ИЗБРАННЫЙ ФРАГМЕНТ -
Отправляясь от какого-то пакостного страдания, стоящая на своем дерзость растет и растет, сначала медленно, затем вдруг переливается в волну обретенного вопреки всякому разуму счастья.

Сегодня под ослепительным сиянием неба отвергнув напрочь мысли о справедливости, это существование — болезненное, едва не мертвое и в то же время реальное — всецело вверяет себя обнаруженной его вступлением в мир “нехватке”.

После того, как набирающая силу тошнота передала совершенное “бытие” во власть небесной пустоты, оно, треща по швам, стало уже не бытием, а раной, даже агонией всего, что есть.

Август 1934

[Не могу, возвращаясь назад, проходя заново этот путь, который был проделан человеком, ищущим самого себя (свою славу), не поддаться стремительному и бьющему через край движению — себя воспевающему. Порой злюсь на себя за то, что внушаю окружающим чувство страдальческого существования. Разорванность — знак изобилия. Увядший, слабосильный человек не может жить в разорванности.

Пусть все замрет, станет невозможным, безжизненным. .. мне и горя мало! Но перехватит ли мне так дыхание?

Собрать воедино все устремления человека, все его возможности, добившись при этом предельной согласованности и крайней разношерстности, не забыть о смехе, от которого рвется ткань (материя), человека образующая, напротив, полностью увериться в своем ничтожестве, если мысль отказывается быть этой сокровенной разорванностью, а объект ее — само бытие — разорванной тканью (Ницше некогда говорил: “И пусть ложной назовется всякая истина, у которой не было смеха” — “Так говорил Заратустра”, “О старых и новых скрижалях”), — вот в чем усилия моей мысли продолжают и разрушают гегелевскую "Феноменологию духа". Построения Гегеля сводятся к философии труда, “проекта” Гегелевский человек — Бытие и Бог — совершает себя, завершает себя, соответствуя проекту. Должная стать всем самость не гибнет, не тонет в смехотворности или ничтожестве; напротив, единичное — вступивший на путь труда раб — благодаря несчетным ухищрениям достигает вершины всеобщего. Единственный камень преткновения для такого мировидения (несравненной, впрочем, глубины, в чем-то даже недоступной) составляет то, что в человеке к проекту не сводится: безрассудное существование, смех, экстаз, связывающие — в конечном итоге — человека с отрицанием проекта, коим, тем не менее, он является; в конечном итоге, человек человека полностью сводит на нет, всякая мысль об утверждении человека из человека изглаживается. Таков бы мог быть вольготный переход от философии труда — гегелевской, профанной философии — к философии священной, выражаемой “казнью” и предполагающей философию сообщения, куда как более доступную.

ЗАДАНИЯ -
**a.** Определите, согласуются ли с фрагментом утверждения (i), (ii) и (iii). Для каждого ответьте «да» или «нет» и приведите решающие слова фрагмента дословно.
(i) Во фрагменте цитируется Ницше.
(ii) Построения Гегеля сводятся к философии искусства.
(iii) Увядший, слабосильный человек способен жить в разорванности.
**b.** Ответьте по фрагменту на вопросы:
(i) Какая дата указана во фрагменте?
(ii) Знаком чего названа разорванность?
(iii) Кто, согласно фрагменту, достигает вершины всеобщего?
**c.** Продолжите размышление о философии Гегеля, смехе и разорванности, начав сразу после последнего предложения фрагмента.

ИСХОДНЫЕ ДАННЫЕ -
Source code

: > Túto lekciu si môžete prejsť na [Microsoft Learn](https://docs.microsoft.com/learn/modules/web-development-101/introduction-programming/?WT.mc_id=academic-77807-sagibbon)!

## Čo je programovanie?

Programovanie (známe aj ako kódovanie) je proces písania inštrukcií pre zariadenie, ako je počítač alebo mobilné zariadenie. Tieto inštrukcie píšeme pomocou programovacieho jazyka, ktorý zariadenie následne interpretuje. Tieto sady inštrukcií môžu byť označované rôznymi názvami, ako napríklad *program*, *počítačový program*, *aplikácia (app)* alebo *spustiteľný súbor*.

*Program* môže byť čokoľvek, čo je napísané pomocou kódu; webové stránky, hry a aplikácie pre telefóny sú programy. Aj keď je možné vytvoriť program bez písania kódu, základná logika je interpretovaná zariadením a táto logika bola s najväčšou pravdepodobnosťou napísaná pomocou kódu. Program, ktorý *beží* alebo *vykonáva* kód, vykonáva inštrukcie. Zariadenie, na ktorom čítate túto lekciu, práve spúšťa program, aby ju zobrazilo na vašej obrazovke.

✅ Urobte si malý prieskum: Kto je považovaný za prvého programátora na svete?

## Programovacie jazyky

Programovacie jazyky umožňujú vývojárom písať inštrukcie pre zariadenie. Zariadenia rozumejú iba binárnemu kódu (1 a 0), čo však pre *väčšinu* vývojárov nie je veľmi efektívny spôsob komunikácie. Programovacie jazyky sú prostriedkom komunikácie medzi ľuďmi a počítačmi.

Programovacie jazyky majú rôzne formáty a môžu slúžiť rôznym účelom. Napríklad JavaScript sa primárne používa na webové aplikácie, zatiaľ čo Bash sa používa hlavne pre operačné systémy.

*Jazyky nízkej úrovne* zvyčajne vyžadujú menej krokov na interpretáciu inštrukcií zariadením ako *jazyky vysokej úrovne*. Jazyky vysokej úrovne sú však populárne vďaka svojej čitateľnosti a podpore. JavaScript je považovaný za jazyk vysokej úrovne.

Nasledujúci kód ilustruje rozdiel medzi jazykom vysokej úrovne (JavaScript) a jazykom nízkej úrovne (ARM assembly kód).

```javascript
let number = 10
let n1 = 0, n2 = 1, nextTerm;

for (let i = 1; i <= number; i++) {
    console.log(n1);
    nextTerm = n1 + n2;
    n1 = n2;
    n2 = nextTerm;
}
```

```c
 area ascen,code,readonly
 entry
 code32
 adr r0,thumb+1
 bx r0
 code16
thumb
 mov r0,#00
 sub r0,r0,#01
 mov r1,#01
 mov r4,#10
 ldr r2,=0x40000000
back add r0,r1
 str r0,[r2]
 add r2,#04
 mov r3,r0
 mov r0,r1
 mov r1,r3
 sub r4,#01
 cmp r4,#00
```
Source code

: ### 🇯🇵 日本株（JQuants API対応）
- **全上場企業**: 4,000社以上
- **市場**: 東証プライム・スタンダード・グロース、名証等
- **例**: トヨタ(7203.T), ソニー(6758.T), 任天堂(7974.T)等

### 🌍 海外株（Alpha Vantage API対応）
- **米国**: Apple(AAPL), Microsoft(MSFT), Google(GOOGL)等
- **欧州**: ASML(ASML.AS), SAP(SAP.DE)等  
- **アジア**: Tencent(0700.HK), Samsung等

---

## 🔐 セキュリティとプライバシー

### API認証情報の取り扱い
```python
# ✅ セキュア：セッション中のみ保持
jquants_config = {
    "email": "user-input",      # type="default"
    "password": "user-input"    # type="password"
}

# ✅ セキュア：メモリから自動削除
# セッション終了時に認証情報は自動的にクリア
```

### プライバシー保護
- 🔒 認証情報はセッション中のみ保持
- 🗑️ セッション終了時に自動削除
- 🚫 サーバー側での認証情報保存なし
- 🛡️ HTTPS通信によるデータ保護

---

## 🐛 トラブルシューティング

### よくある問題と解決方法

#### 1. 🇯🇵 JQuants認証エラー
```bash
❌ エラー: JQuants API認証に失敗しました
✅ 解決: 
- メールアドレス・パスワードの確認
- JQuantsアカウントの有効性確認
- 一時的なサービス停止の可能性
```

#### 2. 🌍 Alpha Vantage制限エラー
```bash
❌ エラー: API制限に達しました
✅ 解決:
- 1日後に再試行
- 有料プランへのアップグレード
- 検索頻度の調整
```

ОТВЕТЫ К ЗАДАНИЯМ -
**a.**
(i) Да: «Ницше некогда говорил: “И пусть ложной назовется всякая истина, у которой не было смеха”».
(ii) Нет: «Построения Гегеля сводятся к философии труда».
(iii) Нет: «Увядший, слабосильный человек не может жить в разорванности».

**b.**
(i) Август 1934.
(ii) Знаком изобилия.
(iii) Единичное, то есть вступивший на путь труда раб.

**c.**
Никак не могу взять в толк, почему “мудрость” — наука — связывают с неподвижным существованием — это воспевающая себя суматоха, с хмелем которой сплетаются горячечность и разорванность. Гегелевская деловитость, законченный, профанный характер философии, в основу которой был положен принцип движения, соответствует в жизни Гегеля отказу от всего, что как-то напоминало собой священное опьянение. Не то чтобы Гегель был “не прав”, отказавшись от неких мягкотелых уступок, на которые пошли туманные умы его времени. Смешав существование и труд (рассуждающую мысль, проект), он замкнул мир в границах профанного: отринул священное (сообщение).

Когда буря, о которой я рассказывал, прошла, в моей жизни наступила полоса куда меньшей подавленности. Не знаю в точности, замкнул ли этот кризис мои начинания, но с тех пор у них был свой объект. В совершенном здравомыслии я обрек себя на завоевание некоего недостижимого блага, “грааля", зерцала, в котором бы с ослепительным сиянием отразились все мои минувшие смятения.

Имя ему я придумал не вдруг. К тому же по глупости долго бродил в потемках (не суть важно). Главнее для меня следующее: оправдать собственную глупость (как и глупость других людей), непомерное тщеславие... Напророчил что ли я, то ли накликал на себя эту беду. Среди прав, которых добивается человек, все время забывается одно — право быть глупым; он ведь по необходимости глуп, но думает, что у него нет на то права, почему и тщится скрывать глупость. Нет уж, я бы хотел ничего не скрывать.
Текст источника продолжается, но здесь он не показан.